Please copy the entries below, substituting "Write out the word shown in this image" for every "Transcribe the text in this image" and changing nothing else. Leave the pictures out of your copy.
===== DATA SUPPLIED =====
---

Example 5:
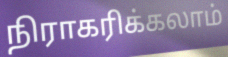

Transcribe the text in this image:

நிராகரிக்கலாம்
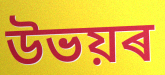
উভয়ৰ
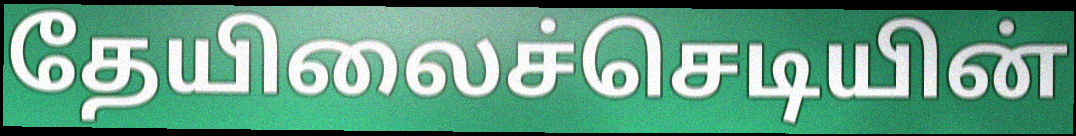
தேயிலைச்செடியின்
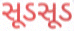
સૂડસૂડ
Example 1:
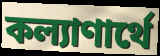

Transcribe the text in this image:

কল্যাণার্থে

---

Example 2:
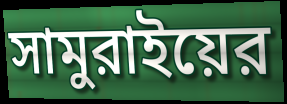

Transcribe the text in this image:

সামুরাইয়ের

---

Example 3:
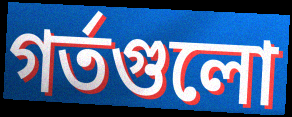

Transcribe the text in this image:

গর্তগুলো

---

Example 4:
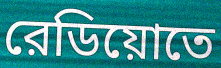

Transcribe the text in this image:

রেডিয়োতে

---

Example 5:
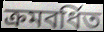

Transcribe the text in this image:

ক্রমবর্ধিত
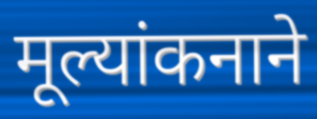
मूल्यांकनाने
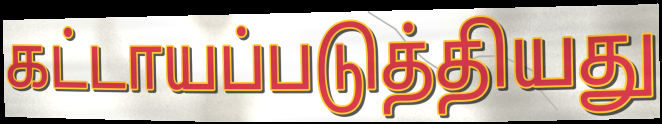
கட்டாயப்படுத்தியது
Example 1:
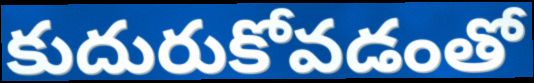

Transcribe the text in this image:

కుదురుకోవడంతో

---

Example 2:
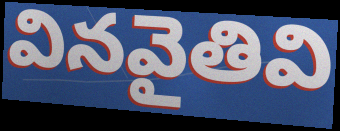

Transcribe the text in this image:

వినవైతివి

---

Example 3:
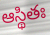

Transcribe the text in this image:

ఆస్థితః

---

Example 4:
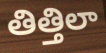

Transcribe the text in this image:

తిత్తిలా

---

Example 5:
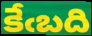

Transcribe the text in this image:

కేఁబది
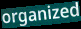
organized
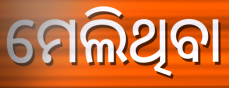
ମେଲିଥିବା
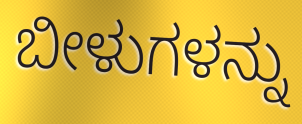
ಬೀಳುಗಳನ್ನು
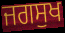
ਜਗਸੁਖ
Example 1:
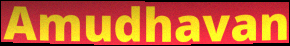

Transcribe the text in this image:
=====
- _OUTPUT OF THE TASK_:
---

Example 5:

Write out the word shown in this image:

நிராகரிக்கலாம்
উভয়ৰ
தேயிலைச்செடியின்
સૂડસૂડ
Example 1:

Write out the word shown in this image:

কল্যাণার্থে

---

Example 2:

Write out the word shown in this image:

সামুরাইয়ের

---

Example 3:

Write out the word shown in this image:

গর্তগুলো

---

Example 4:

Write out the word shown in this image:

রেডিয়োতে

---

Example 5:

Write out the word shown in this image:

ক্রমবর্ধিত
मूल्यांकनाने
கட்டாயப்படுத்தியது
Example 1:

Write out the word shown in this image:

కుదురుకోవడంతో

---

Example 2:

Write out the word shown in this image:

వినవైతివి

---

Example 3:

Write out the word shown in this image:

ఆస్థితః

---

Example 4:

Write out the word shown in this image:

తిత్తిలా

---

Example 5:

Write out the word shown in this image:

కేఁబది
organized
ମେଲିଥିବା
ಬೀಳುಗಳನ್ನು
ਜਗਸੁਖ
Example 1:

Write out the word shown in this image:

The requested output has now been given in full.